Swan and the campaign already have adopted the $3 trillion estimate as fact.

“I am honored to be working with the growing alliance of organizations that make up the Iraq 2008 campaign to ensure that we bring an end to this misguided $3 trillion Iraq war,” Swan said in a statement the coalition issued.

The campaign is kicking off Wednesday with candlelight vigils across the country. In Connecticut, events are planned in Hartford, West Hartford, Meriden, Durham, Barkhamsted and at the University of Connecticut at Storrs.

Swan, 46, will keep his job as executive director of the Connecticut Citizen Action Group while he works on the Iraq project, but he has restructured the job.

In 2006, he took a nearly yearlong leave of absence to run Lamont’s campaign against Sen. Joseph I. Lieberman, then considered one of the biggest Democratic backers of the war.

Lamont defeated Lieberman in a Democratic primary, but Lieberman was re-elected as a petitioning candidate.

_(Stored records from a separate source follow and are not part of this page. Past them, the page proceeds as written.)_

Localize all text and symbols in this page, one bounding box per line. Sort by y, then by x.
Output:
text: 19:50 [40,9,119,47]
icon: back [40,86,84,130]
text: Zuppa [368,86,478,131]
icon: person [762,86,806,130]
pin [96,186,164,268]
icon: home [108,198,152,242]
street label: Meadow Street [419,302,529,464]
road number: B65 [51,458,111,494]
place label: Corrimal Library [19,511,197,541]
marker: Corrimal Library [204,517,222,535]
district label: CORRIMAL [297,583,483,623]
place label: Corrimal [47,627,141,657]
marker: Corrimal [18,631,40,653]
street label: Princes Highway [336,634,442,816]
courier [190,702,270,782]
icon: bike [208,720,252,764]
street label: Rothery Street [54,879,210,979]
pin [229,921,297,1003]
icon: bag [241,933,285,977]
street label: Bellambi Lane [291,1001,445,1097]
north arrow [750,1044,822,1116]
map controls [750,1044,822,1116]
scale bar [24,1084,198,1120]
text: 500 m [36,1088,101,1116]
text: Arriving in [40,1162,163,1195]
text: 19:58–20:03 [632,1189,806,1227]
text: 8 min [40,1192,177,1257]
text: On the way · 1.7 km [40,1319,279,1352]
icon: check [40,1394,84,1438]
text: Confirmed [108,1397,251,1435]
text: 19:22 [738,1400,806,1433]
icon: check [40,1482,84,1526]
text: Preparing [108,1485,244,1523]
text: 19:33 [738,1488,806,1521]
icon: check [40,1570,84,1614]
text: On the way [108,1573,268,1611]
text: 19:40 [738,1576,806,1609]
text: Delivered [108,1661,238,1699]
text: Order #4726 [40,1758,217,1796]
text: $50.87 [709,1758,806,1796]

Lieberman remains a member of the Senate Democratic Caucus, but he calls himself an “independent Democrat” and is actively working for the election of the Republican presidential nominee-in-waiting, John McCain.

Lamont is backing Barack Obama, as is MoveOn.org and the SEIU. The other groups involved in the Iraq campaign are VoteVets.org, USAction, the Center for American Progress, the Campaign for America’s Future and Americans United For Change.

John Edwards, the former presidential candidate who has yet to endorse either Obama or Hillary Rodham Clinton, also is affiliated with the new anti-war effort.